CYBER SECURITY: Editorials: Edition: July / September 2019

image_pdfimage_print

Frightening

stuff

As the risks of hacking mount alarmingly, service providers to

retirement funds must take them much more seriously

than they now do.

Not a moment too soon has Sanlam executive Viresh Maharaj highlighted the real and present danger that poor resilience to cyber attacks can threaten SA’s entire retirement-fund industry.

In a presentation to the annual Sanlam benchmark symposium, he didn’t mince his words: a breach found in the systems of any one service provider would cause ripples of anxiety throughout the industry, which depends on customer trust, and it was possibly only a matter of time before a hacker breaks through.

If the industry did not address the high risks posed by cybercrime, he warned, within the next 10 years at least one SA retirement fund could lose all its investments. And yet, as the benchmark research shows, recognition of the risks is not commensurately accompanied by preparations to avoid them.

According to the benchmark research, consultants consider the evaluation of cyber risk as the least important business challenge and employee-benefits consultants rank cyber security as the lowest risk. They overwhelmingly believe that a fund’s administrator or sponsor should be held liable for losses in the event of cyber crime.

Okay, so hold them liable. But what then? How is the liability to be transacted when records have disappeared? Or when the administrator is faced with compensation claims in billions of rand? And what liability, if any, rests with advisers (where data loss can also occur) on whom employers and trustees rely in selecting their fund’s administrator?

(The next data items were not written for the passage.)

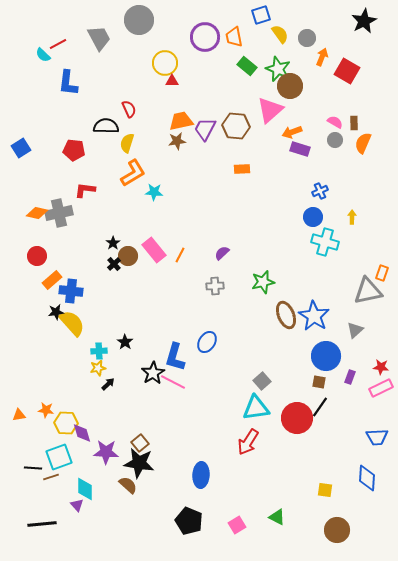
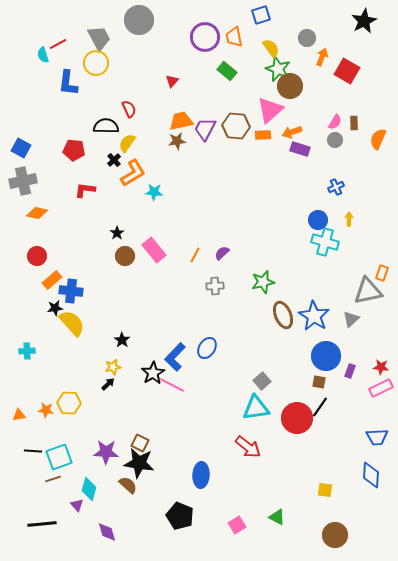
yellow semicircle at (280, 34): moved 9 px left, 14 px down
cyan semicircle at (43, 55): rotated 28 degrees clockwise
yellow circle at (165, 63): moved 69 px left
green rectangle at (247, 66): moved 20 px left, 5 px down
red triangle at (172, 81): rotated 48 degrees counterclockwise
pink semicircle at (335, 122): rotated 91 degrees clockwise
yellow semicircle at (127, 143): rotated 18 degrees clockwise
orange semicircle at (363, 143): moved 15 px right, 4 px up
blue square at (21, 148): rotated 30 degrees counterclockwise
orange rectangle at (242, 169): moved 21 px right, 34 px up
blue cross at (320, 191): moved 16 px right, 4 px up
gray cross at (59, 213): moved 36 px left, 32 px up
blue circle at (313, 217): moved 5 px right, 3 px down
yellow arrow at (352, 217): moved 3 px left, 2 px down
black star at (113, 243): moved 4 px right, 10 px up
orange line at (180, 255): moved 15 px right
brown circle at (128, 256): moved 3 px left
black cross at (114, 264): moved 104 px up
black star at (56, 312): moved 1 px left, 4 px up
brown ellipse at (286, 315): moved 3 px left
gray triangle at (355, 330): moved 4 px left, 11 px up
black star at (125, 342): moved 3 px left, 2 px up
blue ellipse at (207, 342): moved 6 px down
cyan cross at (99, 351): moved 72 px left
blue L-shape at (175, 357): rotated 28 degrees clockwise
yellow star at (98, 368): moved 15 px right, 1 px up
purple rectangle at (350, 377): moved 6 px up
pink line at (173, 382): moved 1 px left, 3 px down
yellow hexagon at (66, 423): moved 3 px right, 20 px up
purple diamond at (82, 433): moved 25 px right, 99 px down
red arrow at (248, 442): moved 5 px down; rotated 84 degrees counterclockwise
brown square at (140, 443): rotated 24 degrees counterclockwise
black line at (33, 468): moved 17 px up
brown line at (51, 477): moved 2 px right, 2 px down
blue diamond at (367, 478): moved 4 px right, 3 px up
cyan diamond at (85, 489): moved 4 px right; rotated 15 degrees clockwise
black pentagon at (189, 521): moved 9 px left, 5 px up
brown circle at (337, 530): moved 2 px left, 5 px down
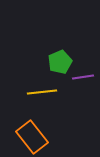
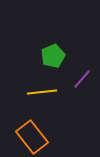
green pentagon: moved 7 px left, 6 px up
purple line: moved 1 px left, 2 px down; rotated 40 degrees counterclockwise
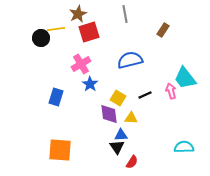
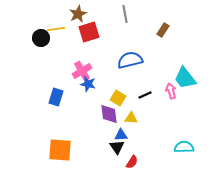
pink cross: moved 1 px right, 7 px down
blue star: moved 2 px left; rotated 21 degrees counterclockwise
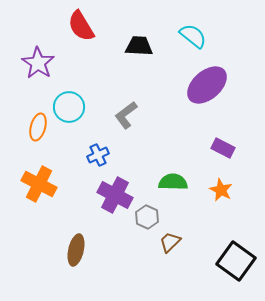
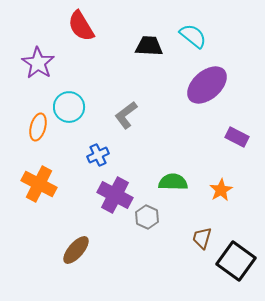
black trapezoid: moved 10 px right
purple rectangle: moved 14 px right, 11 px up
orange star: rotated 15 degrees clockwise
brown trapezoid: moved 32 px right, 4 px up; rotated 30 degrees counterclockwise
brown ellipse: rotated 28 degrees clockwise
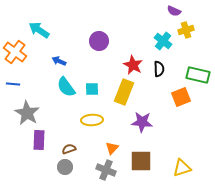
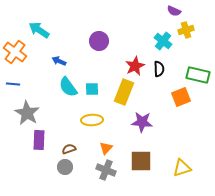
red star: moved 2 px right, 1 px down; rotated 18 degrees clockwise
cyan semicircle: moved 2 px right
orange triangle: moved 6 px left
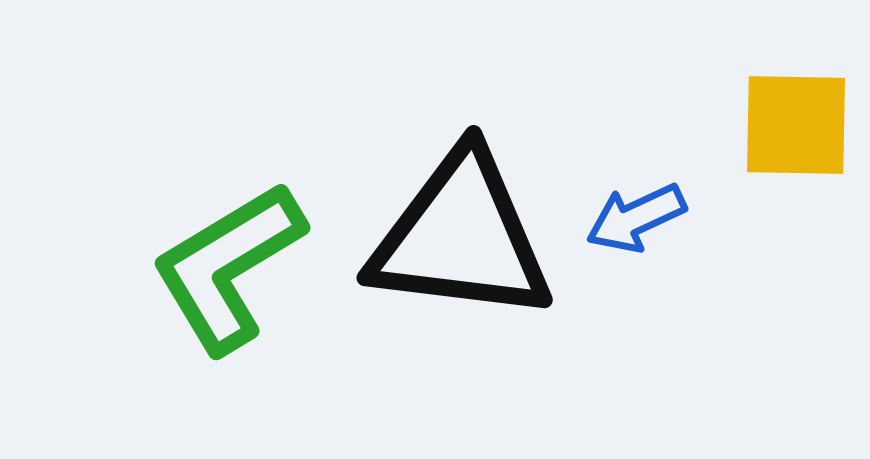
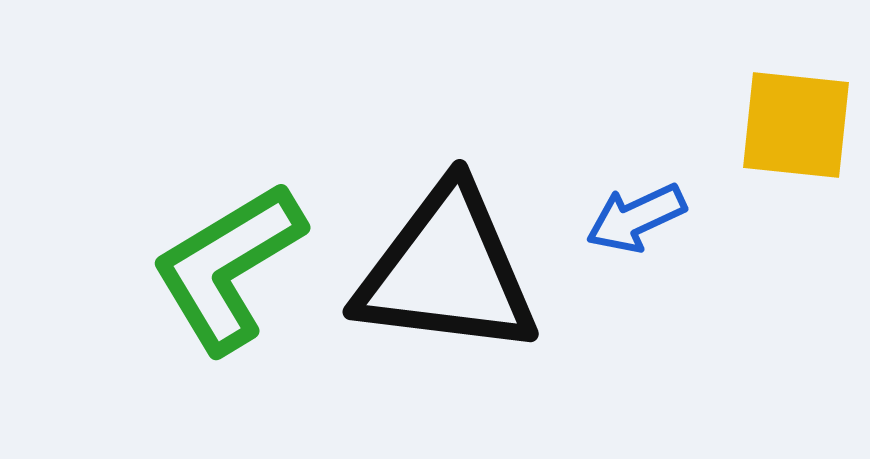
yellow square: rotated 5 degrees clockwise
black triangle: moved 14 px left, 34 px down
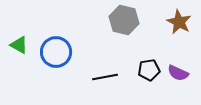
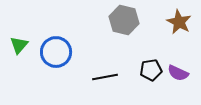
green triangle: rotated 42 degrees clockwise
black pentagon: moved 2 px right
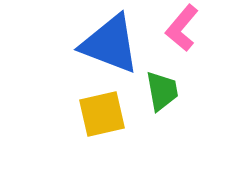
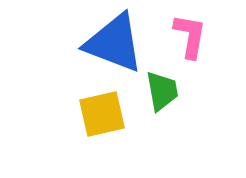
pink L-shape: moved 8 px right, 8 px down; rotated 150 degrees clockwise
blue triangle: moved 4 px right, 1 px up
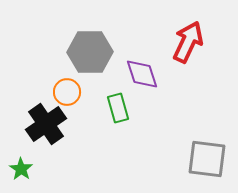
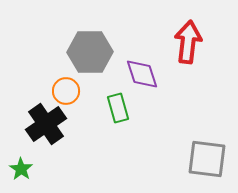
red arrow: rotated 18 degrees counterclockwise
orange circle: moved 1 px left, 1 px up
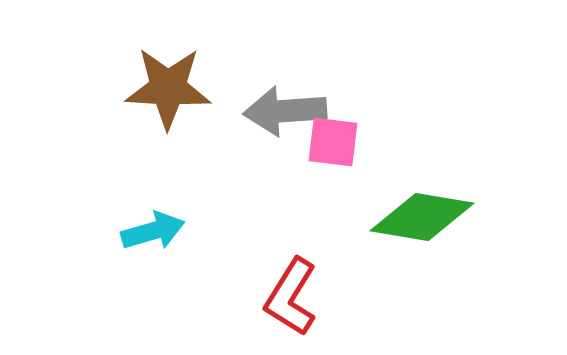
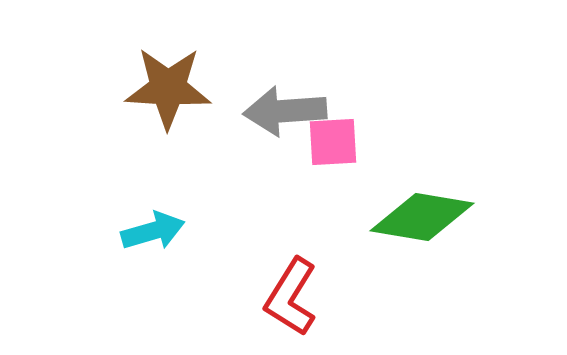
pink square: rotated 10 degrees counterclockwise
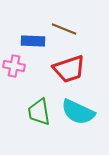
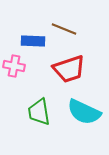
cyan semicircle: moved 6 px right
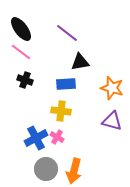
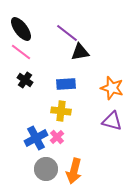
black triangle: moved 10 px up
black cross: rotated 14 degrees clockwise
pink cross: rotated 16 degrees clockwise
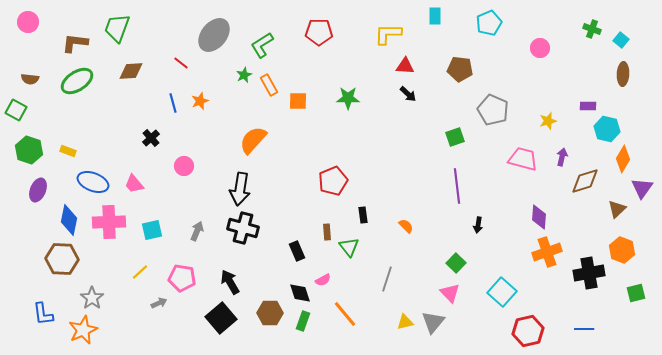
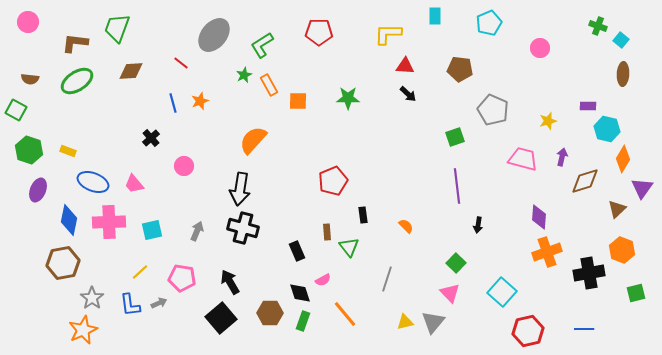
green cross at (592, 29): moved 6 px right, 3 px up
brown hexagon at (62, 259): moved 1 px right, 4 px down; rotated 12 degrees counterclockwise
blue L-shape at (43, 314): moved 87 px right, 9 px up
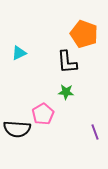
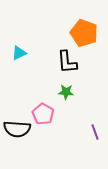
orange pentagon: moved 1 px up
pink pentagon: rotated 10 degrees counterclockwise
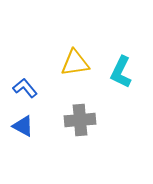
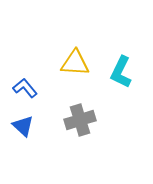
yellow triangle: rotated 12 degrees clockwise
gray cross: rotated 12 degrees counterclockwise
blue triangle: rotated 15 degrees clockwise
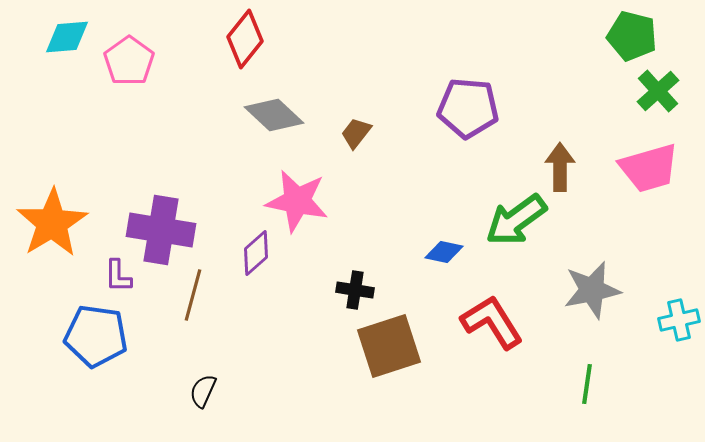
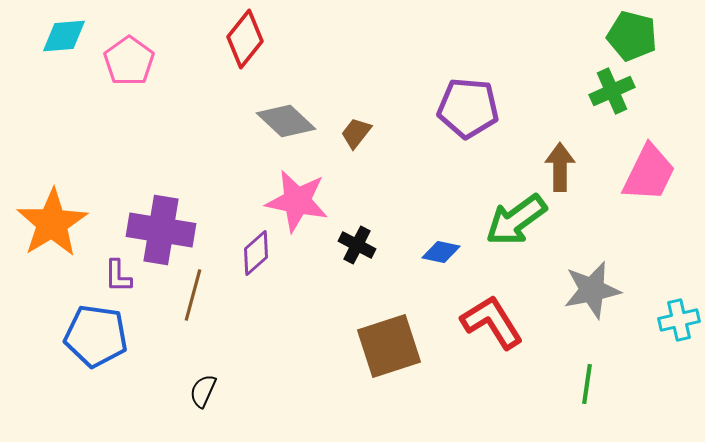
cyan diamond: moved 3 px left, 1 px up
green cross: moved 46 px left; rotated 18 degrees clockwise
gray diamond: moved 12 px right, 6 px down
pink trapezoid: moved 5 px down; rotated 48 degrees counterclockwise
blue diamond: moved 3 px left
black cross: moved 2 px right, 45 px up; rotated 18 degrees clockwise
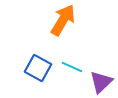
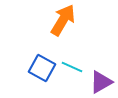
blue square: moved 4 px right
purple triangle: rotated 15 degrees clockwise
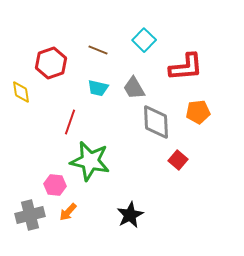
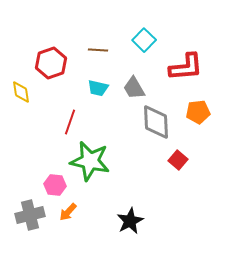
brown line: rotated 18 degrees counterclockwise
black star: moved 6 px down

One way to find out, of course, is the hard way. Another way is to mitigate the risks, so far as practically possible, by much higher levels of awareness. This implies, in the first and most urgent instance, that advisers insist on comparisons of administrators’ cyber proficiencies. It should open the way for competitive pressures to promote an industry-wide address of the control systems to avert worst-case scenarios including widescale identity theft.

Collective effort and far greater discipline are required to evaluate and monitor cyber resilience, Maharaj urges. He points out that only on a few occasions, across 8 000 quotes, has Sanlam been asked about it.

The research uses a 2018 Refinitiv survey to reveal the cost of financial crime. Of 2 373 global respondents (123 from SA), some 20% had experienced financial loss from cyber crime. The average cost, typically at $4bn per breach, has increased by 62% over the past five years. It most recently aggregated an annual $600bn, roughly three times the annual loss from natural disasters.

Specifically in the UK, the Financial Times reports, last year financial-services companies saw a five- fold increase in data breaches compared with the previous year. This is “seen as the latest sign of how the sector is under relentless attack from hackers”.

In 2018 the companies reported 145 breaches to the Financial Conduct Authority, up from 25 in 2017. Investment banks reported the highest number of incidents at 34, up from just three the previous year, while retail banks saw the sharpest rise in percentage terms, from one to 25 incidents.

Last April it emerged that seven UK retail banks, including Royal Bank of Scotland and Barclays, had to limit or shut down their systems. This was after sustained attacks that cost them hundreds of thousands of pounds to remedy. In October, the FCA fined Tesco Bank £16,4m as a result of a cyber attack which saw £2,26m stolen from current accounts across 34 transactions.

In Europe, the Dutch pensions supervisor is concerned that the risk of data-security incidents is increasing as pension funds insufficiently factor cybersecurity into their risk assessments. It also noted that pension funds often did not have sufficient knowledge of security measures at their outsourced service providers: “As a consequence, (pension) schemes are unable to show that they are in control or make clear that measures are effective.”

It’s scant comfort that SA isn’t alone. Forewarned, Maharaj is hoping that consultants will stimulate a “herd immunity” across the sector for better protection of fund members. 

Maharaj . . . dangerous omens

The research uses a 2018 Refinitiv survey to reveal the cost of financial crime. Of 2 373 global respondents (123 from SA), some 20% had experienced financial loss from cyber crime. The average cost, typically at $4bn per breach, has increased by 62% over the past five years.